Task item: Repeat the records exactly. Leave out the pictures.

--------

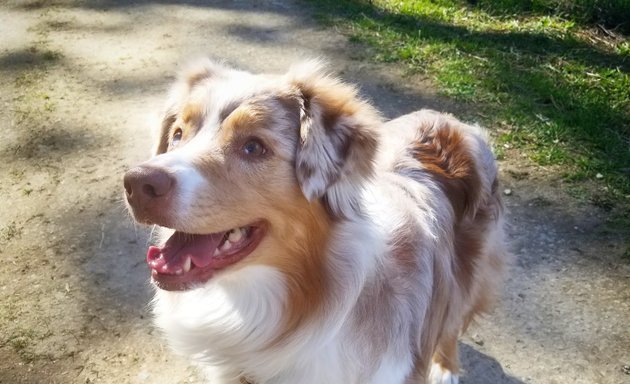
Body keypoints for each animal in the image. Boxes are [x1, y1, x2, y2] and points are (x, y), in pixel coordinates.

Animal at [123, 60, 508, 384]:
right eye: (177, 134)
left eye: (254, 147)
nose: (137, 183)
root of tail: (448, 118)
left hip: (473, 265)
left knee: (456, 316)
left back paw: (446, 367)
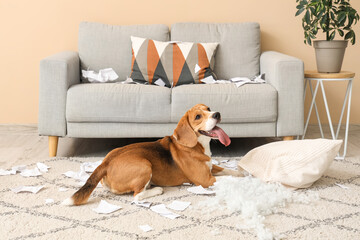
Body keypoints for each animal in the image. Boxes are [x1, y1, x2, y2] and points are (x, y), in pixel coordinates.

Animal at [62, 103, 242, 206]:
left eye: (208, 109)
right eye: (198, 116)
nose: (217, 114)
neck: (197, 145)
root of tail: (105, 163)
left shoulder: (211, 168)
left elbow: (229, 171)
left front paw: (242, 172)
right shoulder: (206, 180)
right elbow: (228, 178)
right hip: (144, 165)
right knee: (137, 196)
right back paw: (156, 190)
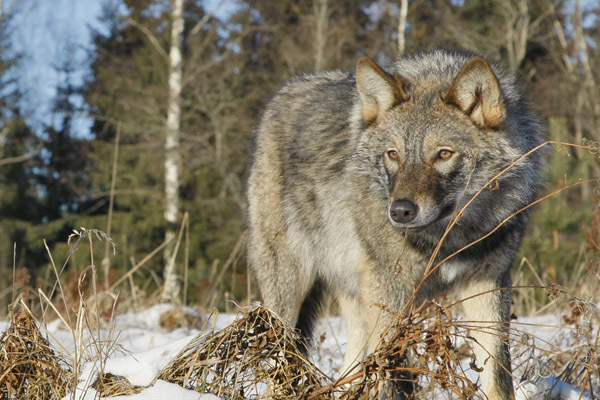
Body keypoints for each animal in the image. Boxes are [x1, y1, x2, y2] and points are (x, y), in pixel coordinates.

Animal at [246, 48, 548, 398]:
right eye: (393, 154)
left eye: (443, 154)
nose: (400, 211)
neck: (448, 239)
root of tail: (285, 91)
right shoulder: (391, 296)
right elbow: (392, 374)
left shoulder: (489, 284)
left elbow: (498, 379)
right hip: (290, 293)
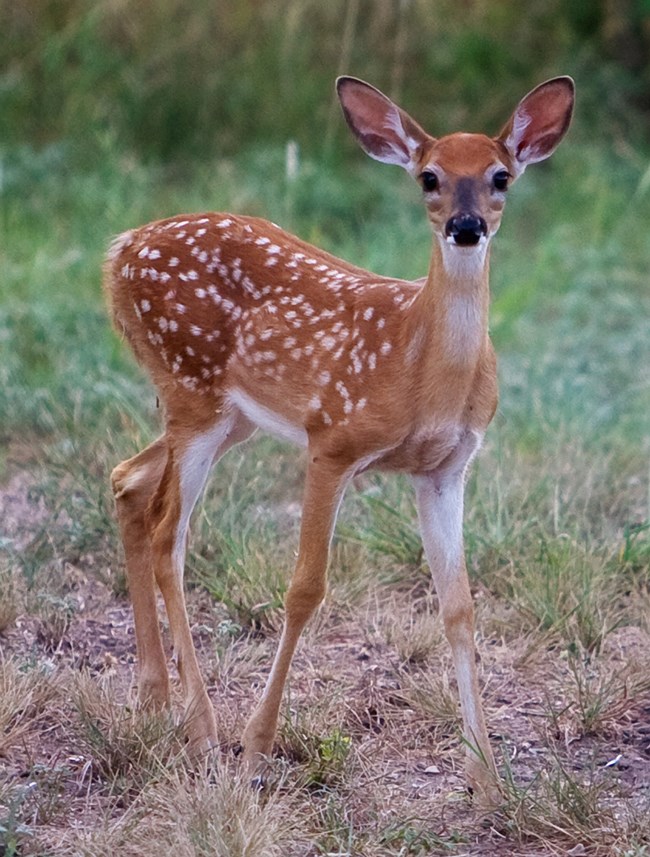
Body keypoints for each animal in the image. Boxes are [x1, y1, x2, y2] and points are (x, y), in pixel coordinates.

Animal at [105, 75, 574, 806]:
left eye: (500, 176)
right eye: (429, 177)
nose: (465, 227)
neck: (421, 369)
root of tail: (122, 247)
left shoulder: (446, 467)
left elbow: (460, 606)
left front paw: (488, 781)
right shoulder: (332, 440)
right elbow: (305, 589)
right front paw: (256, 750)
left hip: (226, 416)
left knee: (127, 480)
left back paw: (155, 698)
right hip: (192, 393)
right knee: (166, 534)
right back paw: (204, 731)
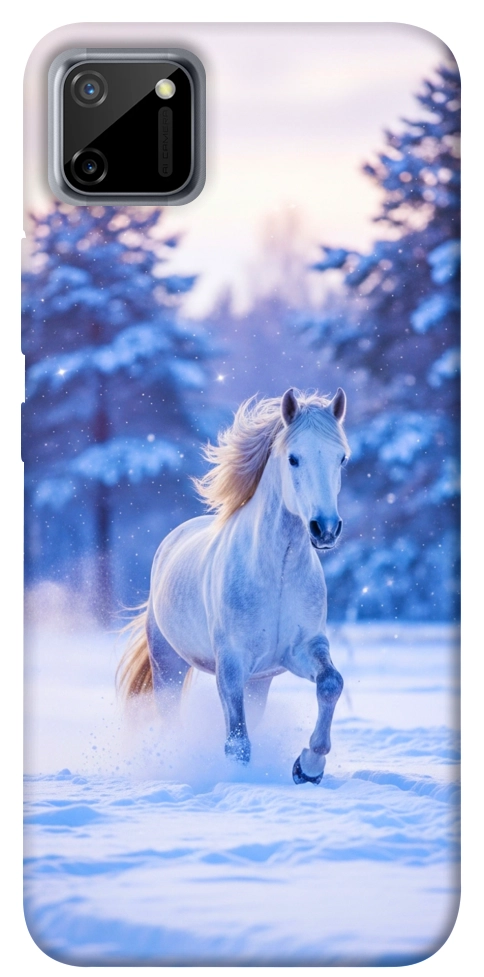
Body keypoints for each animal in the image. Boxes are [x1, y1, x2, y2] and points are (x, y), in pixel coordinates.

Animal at [118, 387, 350, 784]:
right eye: (294, 458)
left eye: (341, 459)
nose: (325, 529)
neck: (277, 573)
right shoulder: (231, 664)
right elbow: (237, 742)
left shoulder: (301, 649)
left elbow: (331, 683)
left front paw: (308, 767)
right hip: (168, 665)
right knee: (170, 717)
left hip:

--------

Expected output:
Body keypoints for each animal in the image. Boxes are [x1, y1, x2, y2] and points are (x, y), in pixel coordinates.

Animal at [123, 60, 508, 384]:
right eye: (177, 134)
left eye: (254, 147)
nose: (137, 183)
root of tail: (448, 118)
left hip: (473, 265)
left knee: (456, 316)
left back paw: (446, 367)
Body keypoints for each animal in the image. Boxes are [x1, y1, x2, y2] and points are (x, y), in pixel coordinates.

Animal at [62, 103, 242, 206]:
left eye: (208, 109)
right eye: (198, 116)
nose: (217, 114)
neck: (197, 145)
root of tail: (105, 163)
left shoulder: (211, 168)
left elbow: (229, 171)
left front paw: (242, 172)
right shoulder: (206, 180)
right elbow: (228, 178)
right hip: (144, 165)
right knee: (137, 196)
right back paw: (156, 190)
Body keypoints for each animal in the image. Boxes are [x1, y1, x2, y2] and points are (x, y), in pixel coordinates.

Animal at [246, 48, 548, 398]:
right eye: (393, 154)
left eye: (443, 154)
nose: (400, 211)
neck: (448, 239)
root of tail: (285, 91)
right shoulder: (391, 296)
right elbow: (392, 374)
left shoulder: (489, 284)
left elbow: (498, 379)
right hip: (290, 293)
Body keypoints for each animal in the image. Boxes are [x1, y1, x2, y2] and points are (x, y), in pixel coordinates.

Animal at [105, 75, 574, 806]:
left eye: (500, 176)
right eye: (429, 177)
nose: (465, 227)
neck: (421, 369)
root of tail: (122, 247)
left shoulder: (446, 467)
left elbow: (460, 606)
left front paw: (488, 781)
right shoulder: (332, 440)
right elbow: (305, 589)
right front paw: (256, 750)
left hip: (226, 416)
left knee: (127, 480)
left back paw: (155, 698)
right hip: (192, 393)
right knee: (166, 534)
right back paw: (204, 731)
Body keypoints for each animal in the image. Boxes are [x1, y1, x2, y2] and points are (x, y), in pixel coordinates.

Animal at [118, 387, 350, 784]:
right eye: (294, 458)
left eye: (341, 459)
nose: (325, 529)
neck: (277, 573)
right shoulder: (231, 664)
right elbow: (237, 742)
left shoulder: (301, 649)
left elbow: (331, 683)
left front paw: (308, 767)
right hip: (168, 665)
right knee: (170, 717)
left hip:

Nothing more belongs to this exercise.